In the middle of corporations now viewed as people, and special education existing in name only, what is a family to do? Accurate information has dried up as never before. Money, of course, controls that, too. Parents are doing everything they are told to do- include the child in regular education, agree to the recommended methodology and program. And often the child gets worse. Then what do they do? Here is a true story.

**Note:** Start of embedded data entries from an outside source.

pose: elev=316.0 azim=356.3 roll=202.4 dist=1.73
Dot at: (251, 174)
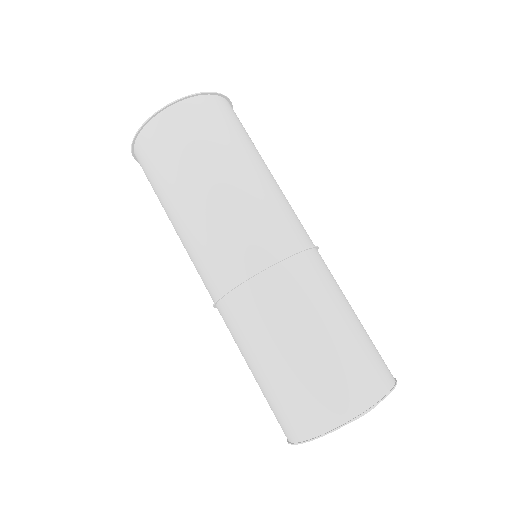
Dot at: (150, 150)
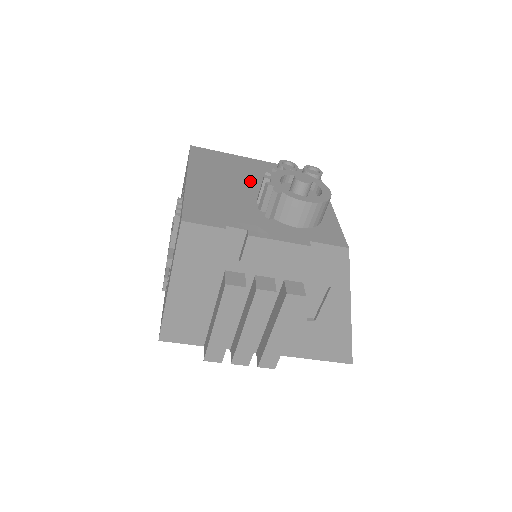
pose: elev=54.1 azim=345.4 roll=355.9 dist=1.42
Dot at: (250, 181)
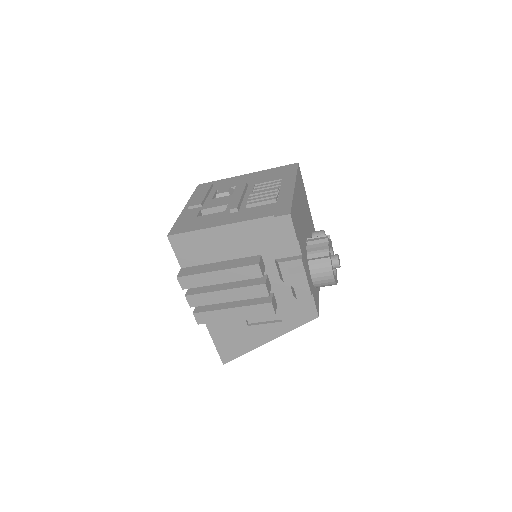
Dot at: (307, 223)
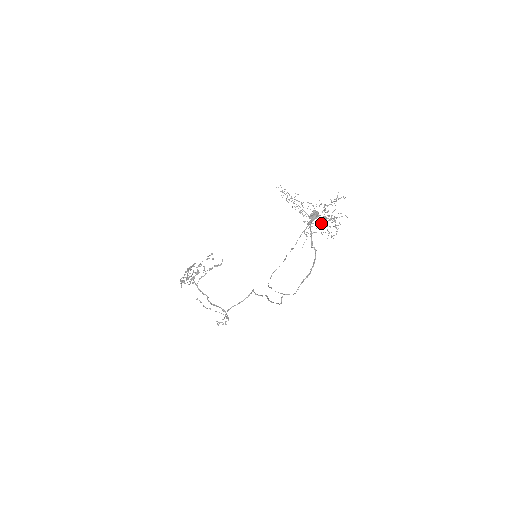
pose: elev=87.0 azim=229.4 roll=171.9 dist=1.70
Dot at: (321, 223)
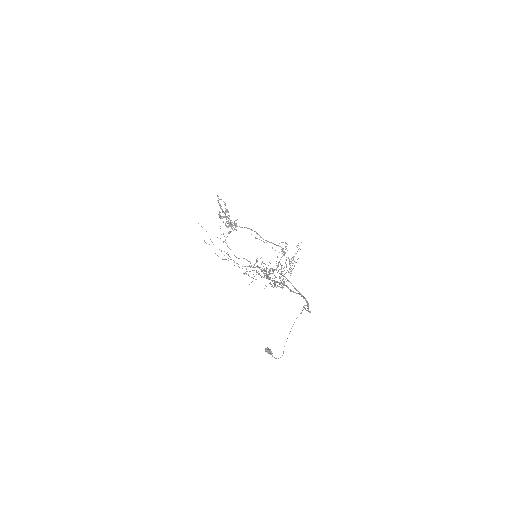
Dot at: occluded
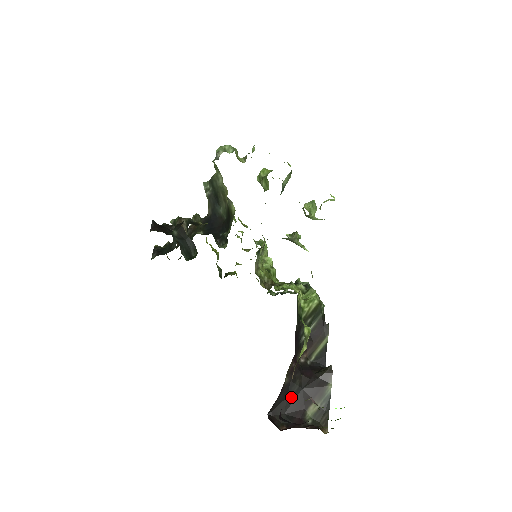
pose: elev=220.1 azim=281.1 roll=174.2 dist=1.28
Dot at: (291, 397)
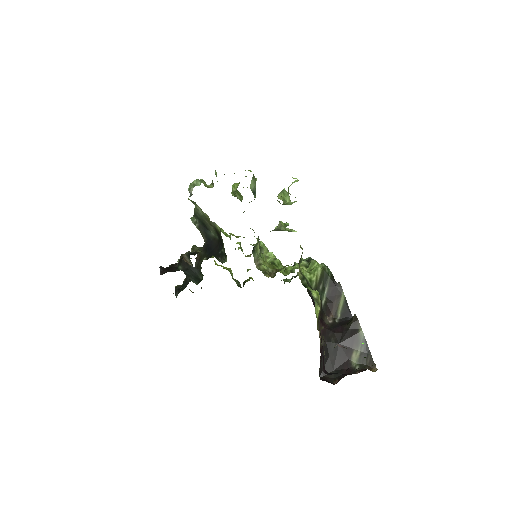
Dot at: (333, 355)
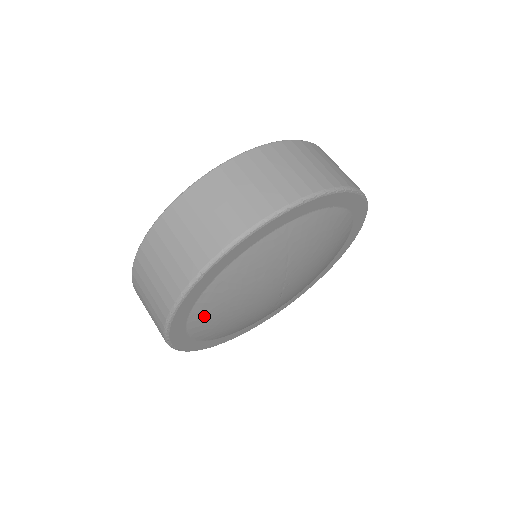
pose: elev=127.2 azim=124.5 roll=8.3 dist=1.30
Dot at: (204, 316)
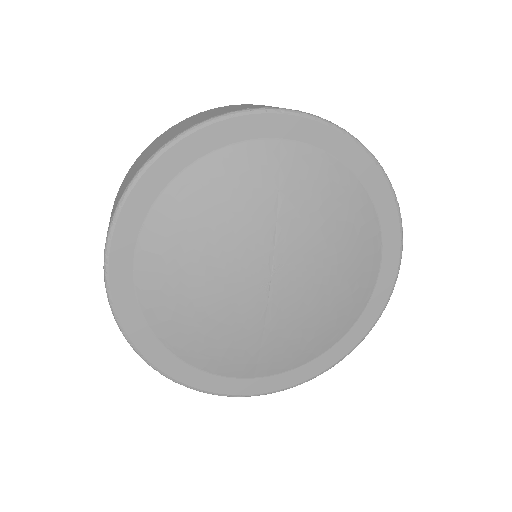
Dot at: (159, 248)
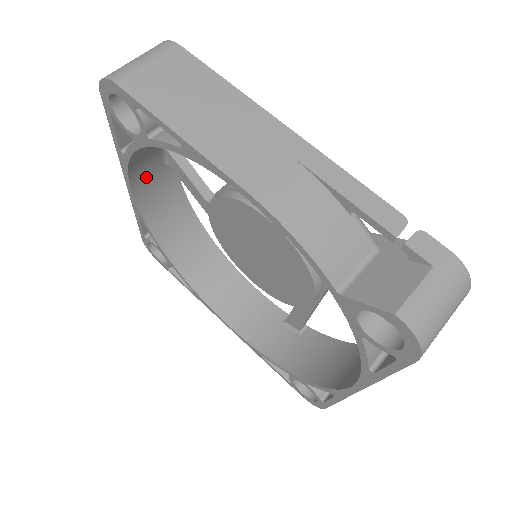
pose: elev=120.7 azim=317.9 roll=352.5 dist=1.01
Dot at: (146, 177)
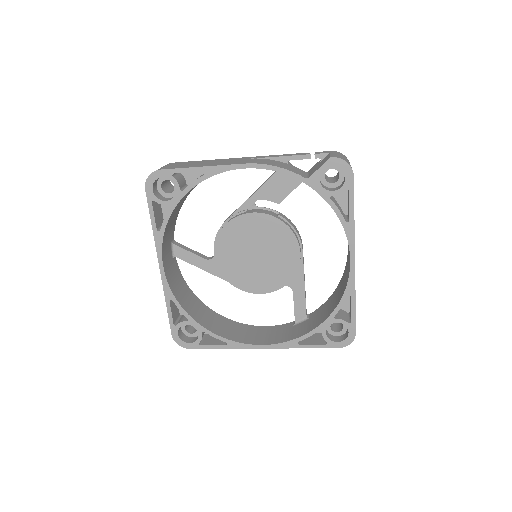
Dot at: (167, 263)
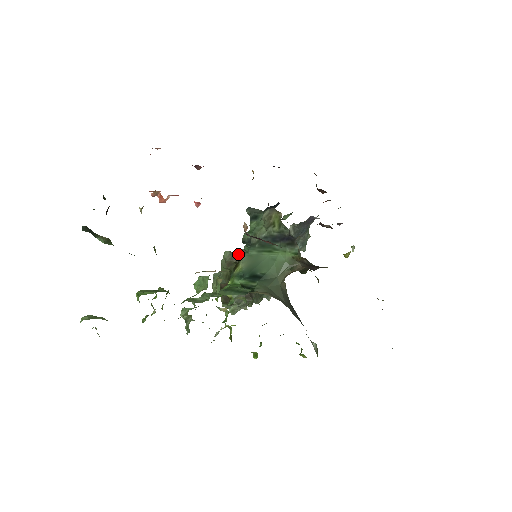
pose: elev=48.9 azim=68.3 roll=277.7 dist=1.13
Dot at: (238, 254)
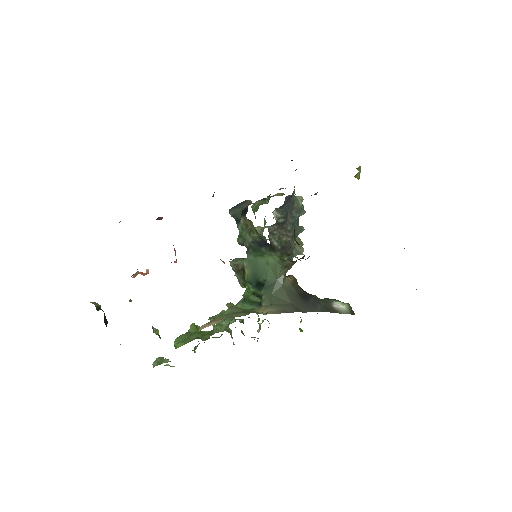
Dot at: occluded
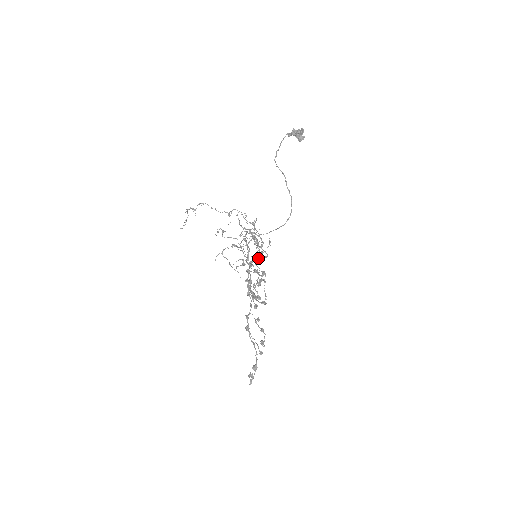
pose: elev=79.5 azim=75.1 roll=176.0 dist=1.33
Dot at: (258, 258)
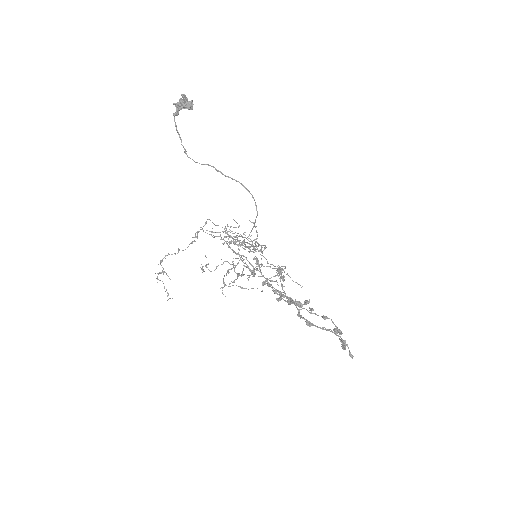
Dot at: occluded
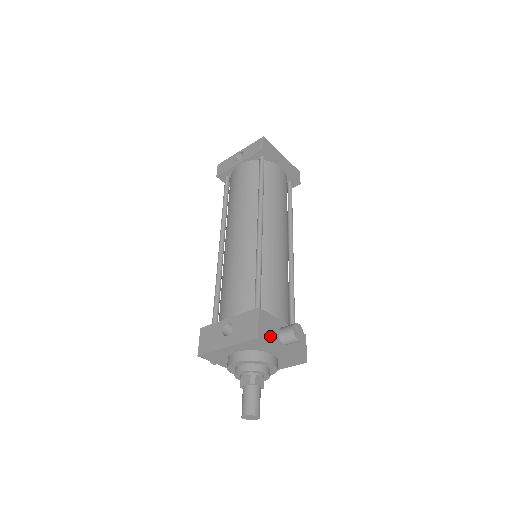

I work with a family having an autistic son. The mother is a teacher in an urban school district where her son is also enrolled. She “believes” in Inclusion because her son has potential and she has been told he has the right to be with nondisabled children. He has a 1-1 aide. He received a method called ABA in the general education classroom. He has become violent, biting and punching his aide, and completely disintegrating in his classroom. His evaluations make it clear that he needs something quite different than ABA, but the parent never understood this. Suddenly, the school wants to remove him from the class and put him someplace else. No discussion of developing an IEP. No discussion that the special education he receives in no way matches a list of his needs found in his evaluations. The child is being blamed for not achieving success- this beaming boy with twinkling eyes and a laugh that rolls up from his belly like a tiny Santa Claus. But, too bad for him! He bleeds and he hurts. He cries and asks to go on the swing to feel better. He is not a corporation and cannot control anything by buying votes and candidates. When will this terrible, inexcusable mess get better?